#### REQUISITOS DE LA TAREA
Transcribe sin cambios la parte del pasaje sobre la juventud y el tiempo que abre con las palabras que contienen "Lo que nos cambia" y cierra con "del acontecimiento perceptivo.".

#### PASAJE DEL DOCUMENTO
= = = = =
La juventud no es una edad, sino una crisis moral que debe acompañar a todas las edades. Lo minoritario no es otra mayoría alternativa, sino el rumor de fondo, la fuga secreta que recorre una estupidez inevitablemente triunfante. Para que Occidente vuelva sobre sus pasos y pueda reconciliarse con la potencia de una sombra común dejada atrás, es crucial regresar a otra compresión del tiempo que se atreva a jugar, desde un trato con la frágil inmediatez, con la cronología imperial de la Historia.

 

Lo que nos cambia la vida es lo que ocurre en un momento, esa acumulación del tiempo que alienta en la poesía. Es la experiencia que la theoria aristotélica, o la doctrina nietzscheana del eterno retorno, intentan explicar más torpemente. Se trata de la visión panorámica de la vida que tienen los moribundos. En ella, recuerda Agamben, el hombre ve desfilar ante sus propios ojos un sumario vertiginoso de la existencia. Ahora bien, ¿quién puede evitar ser un moribundo en cada uno de sus momentos cruciales? Esta es hoy la cuestión clave para nuestra vida comunitaria, ser capaces de recuperar la memoria de lo vivido en un breve ahora que es el tiempo de la verdad, de la decisión, del acontecimiento perceptivo.
= = = = =
#### REGISTROS DE DATOS
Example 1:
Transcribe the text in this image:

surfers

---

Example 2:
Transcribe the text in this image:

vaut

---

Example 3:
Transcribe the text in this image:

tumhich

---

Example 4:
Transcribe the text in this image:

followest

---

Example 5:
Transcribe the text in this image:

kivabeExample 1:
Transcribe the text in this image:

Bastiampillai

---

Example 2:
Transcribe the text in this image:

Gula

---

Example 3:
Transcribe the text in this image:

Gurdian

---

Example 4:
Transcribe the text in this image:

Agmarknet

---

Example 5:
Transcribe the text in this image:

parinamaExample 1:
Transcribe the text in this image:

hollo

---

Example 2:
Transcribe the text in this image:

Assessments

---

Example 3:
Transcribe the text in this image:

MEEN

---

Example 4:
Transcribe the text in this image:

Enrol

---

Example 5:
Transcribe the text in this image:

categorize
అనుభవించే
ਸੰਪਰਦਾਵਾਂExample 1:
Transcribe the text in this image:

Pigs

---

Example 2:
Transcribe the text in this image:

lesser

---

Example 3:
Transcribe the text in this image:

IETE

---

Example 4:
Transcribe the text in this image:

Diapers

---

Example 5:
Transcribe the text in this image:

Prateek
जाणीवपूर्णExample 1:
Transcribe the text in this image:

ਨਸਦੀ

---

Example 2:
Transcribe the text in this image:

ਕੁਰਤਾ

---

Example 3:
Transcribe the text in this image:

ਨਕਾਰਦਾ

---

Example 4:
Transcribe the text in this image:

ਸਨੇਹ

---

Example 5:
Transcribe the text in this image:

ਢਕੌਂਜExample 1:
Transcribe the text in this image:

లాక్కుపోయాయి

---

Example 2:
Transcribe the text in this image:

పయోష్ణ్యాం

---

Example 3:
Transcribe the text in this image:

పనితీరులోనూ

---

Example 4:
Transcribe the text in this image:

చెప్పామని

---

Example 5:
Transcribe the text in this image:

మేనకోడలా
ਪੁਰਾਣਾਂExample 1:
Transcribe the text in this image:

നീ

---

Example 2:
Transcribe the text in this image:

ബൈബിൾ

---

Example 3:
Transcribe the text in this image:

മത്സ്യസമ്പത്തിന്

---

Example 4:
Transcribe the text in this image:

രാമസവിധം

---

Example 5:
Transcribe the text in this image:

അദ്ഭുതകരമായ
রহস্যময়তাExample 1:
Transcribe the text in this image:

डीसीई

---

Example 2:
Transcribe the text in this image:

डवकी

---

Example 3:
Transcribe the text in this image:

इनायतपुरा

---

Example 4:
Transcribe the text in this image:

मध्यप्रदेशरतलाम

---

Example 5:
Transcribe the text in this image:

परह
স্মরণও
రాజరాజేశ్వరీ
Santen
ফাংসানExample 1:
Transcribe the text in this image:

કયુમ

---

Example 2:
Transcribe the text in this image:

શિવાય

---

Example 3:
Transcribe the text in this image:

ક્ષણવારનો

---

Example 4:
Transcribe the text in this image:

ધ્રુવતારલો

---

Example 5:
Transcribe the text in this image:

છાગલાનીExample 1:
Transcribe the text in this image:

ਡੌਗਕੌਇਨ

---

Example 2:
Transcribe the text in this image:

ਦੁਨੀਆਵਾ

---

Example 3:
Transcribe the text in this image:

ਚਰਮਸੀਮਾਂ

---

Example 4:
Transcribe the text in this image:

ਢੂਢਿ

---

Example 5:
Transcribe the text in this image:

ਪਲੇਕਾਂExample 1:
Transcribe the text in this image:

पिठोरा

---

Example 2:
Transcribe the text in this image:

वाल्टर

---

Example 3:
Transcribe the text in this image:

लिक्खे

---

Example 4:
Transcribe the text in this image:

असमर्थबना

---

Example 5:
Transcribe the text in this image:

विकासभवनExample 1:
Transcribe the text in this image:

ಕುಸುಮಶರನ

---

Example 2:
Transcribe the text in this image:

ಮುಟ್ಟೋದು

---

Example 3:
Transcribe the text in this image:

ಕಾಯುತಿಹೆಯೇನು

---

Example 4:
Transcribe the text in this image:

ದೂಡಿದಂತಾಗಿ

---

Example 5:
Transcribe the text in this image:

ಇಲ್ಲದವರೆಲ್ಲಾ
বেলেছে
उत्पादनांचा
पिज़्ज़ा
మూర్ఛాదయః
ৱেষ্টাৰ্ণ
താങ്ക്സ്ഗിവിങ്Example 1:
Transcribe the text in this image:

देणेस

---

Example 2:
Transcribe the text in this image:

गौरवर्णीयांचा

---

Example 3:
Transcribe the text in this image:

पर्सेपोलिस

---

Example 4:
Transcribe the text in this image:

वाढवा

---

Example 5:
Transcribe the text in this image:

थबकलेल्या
= = = = =
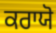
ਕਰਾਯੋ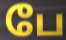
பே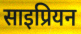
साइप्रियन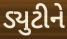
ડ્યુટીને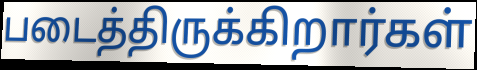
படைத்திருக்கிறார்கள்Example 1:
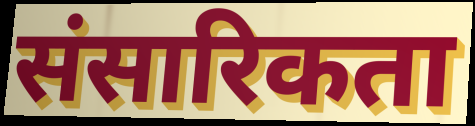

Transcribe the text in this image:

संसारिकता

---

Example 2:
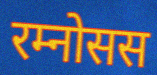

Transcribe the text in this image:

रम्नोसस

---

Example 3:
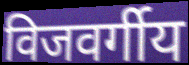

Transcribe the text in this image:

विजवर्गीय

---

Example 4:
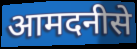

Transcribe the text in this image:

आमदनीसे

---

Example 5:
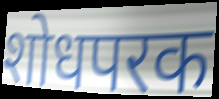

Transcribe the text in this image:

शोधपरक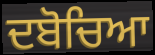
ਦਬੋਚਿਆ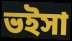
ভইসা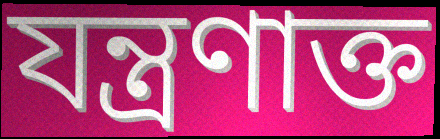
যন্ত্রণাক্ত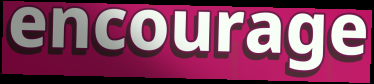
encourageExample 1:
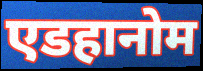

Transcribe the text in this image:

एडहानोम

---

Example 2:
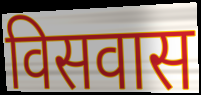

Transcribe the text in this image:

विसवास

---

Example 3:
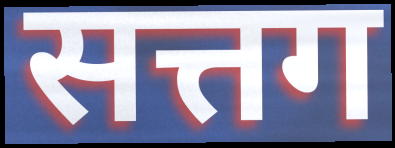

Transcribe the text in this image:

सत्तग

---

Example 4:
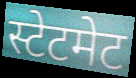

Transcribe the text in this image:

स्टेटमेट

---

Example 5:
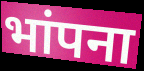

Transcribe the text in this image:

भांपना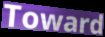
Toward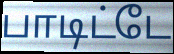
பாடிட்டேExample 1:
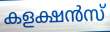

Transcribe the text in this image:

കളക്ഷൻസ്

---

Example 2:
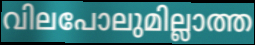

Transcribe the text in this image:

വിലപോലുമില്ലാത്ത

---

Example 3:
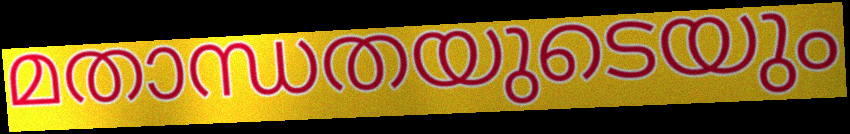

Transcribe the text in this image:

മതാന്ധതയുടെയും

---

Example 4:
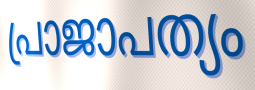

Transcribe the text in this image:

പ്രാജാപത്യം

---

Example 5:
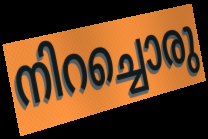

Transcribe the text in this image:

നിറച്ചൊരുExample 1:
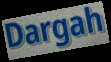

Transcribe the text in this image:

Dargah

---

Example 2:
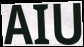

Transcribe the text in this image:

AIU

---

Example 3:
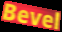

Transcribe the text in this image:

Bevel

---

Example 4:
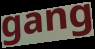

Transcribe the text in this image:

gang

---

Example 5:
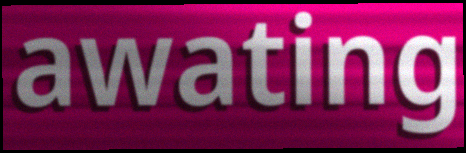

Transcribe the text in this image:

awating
= = = = =
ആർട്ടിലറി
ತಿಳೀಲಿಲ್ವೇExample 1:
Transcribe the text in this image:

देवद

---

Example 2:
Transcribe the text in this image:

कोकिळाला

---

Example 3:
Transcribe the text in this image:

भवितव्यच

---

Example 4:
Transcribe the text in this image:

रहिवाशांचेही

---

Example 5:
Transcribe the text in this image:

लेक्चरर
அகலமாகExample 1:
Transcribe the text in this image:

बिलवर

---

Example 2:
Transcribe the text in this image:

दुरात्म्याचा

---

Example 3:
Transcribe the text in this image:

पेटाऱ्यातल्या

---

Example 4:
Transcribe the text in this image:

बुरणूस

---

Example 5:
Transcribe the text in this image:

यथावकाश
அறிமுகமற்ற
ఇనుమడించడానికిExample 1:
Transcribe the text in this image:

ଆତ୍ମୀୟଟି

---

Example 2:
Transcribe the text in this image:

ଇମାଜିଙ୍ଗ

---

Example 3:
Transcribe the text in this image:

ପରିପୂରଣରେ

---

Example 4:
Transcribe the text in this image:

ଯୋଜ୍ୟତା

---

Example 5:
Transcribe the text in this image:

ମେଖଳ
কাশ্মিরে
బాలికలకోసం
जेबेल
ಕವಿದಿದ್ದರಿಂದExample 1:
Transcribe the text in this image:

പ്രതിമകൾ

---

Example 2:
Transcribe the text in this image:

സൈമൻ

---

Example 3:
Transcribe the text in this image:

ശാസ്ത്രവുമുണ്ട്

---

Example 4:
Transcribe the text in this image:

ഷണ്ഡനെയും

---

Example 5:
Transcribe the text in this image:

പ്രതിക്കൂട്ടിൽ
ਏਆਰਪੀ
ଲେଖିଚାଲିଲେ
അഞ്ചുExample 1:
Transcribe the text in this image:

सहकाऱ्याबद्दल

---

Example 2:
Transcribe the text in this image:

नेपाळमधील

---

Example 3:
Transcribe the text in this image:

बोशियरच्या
= = = = =
#### TAREA RESUELTA
Lo que nos cambia la vida es lo que ocurre en un momento, esa acumulación del tiempo que alienta en la poesía. Es la experiencia que la theoria aristotélica, o la doctrina nietzscheana del eterno retorno, intentan explicar más torpemente. Se trata de la visión panorámica de la vida que tienen los moribundos. En ella, recuerda Agamben, el hombre ve desfilar ante sus propios ojos un sumario vertiginoso de la existencia. Ahora bien, ¿quién puede evitar ser un moribundo en cada uno de sus momentos cruciales? Esta es hoy la cuestión clave para nuestra vida comunitaria, ser capaces de recuperar la memoria de lo vivido en un breve ahora que es el tiempo de la verdad, de la decisión, del acontecimiento perceptivo.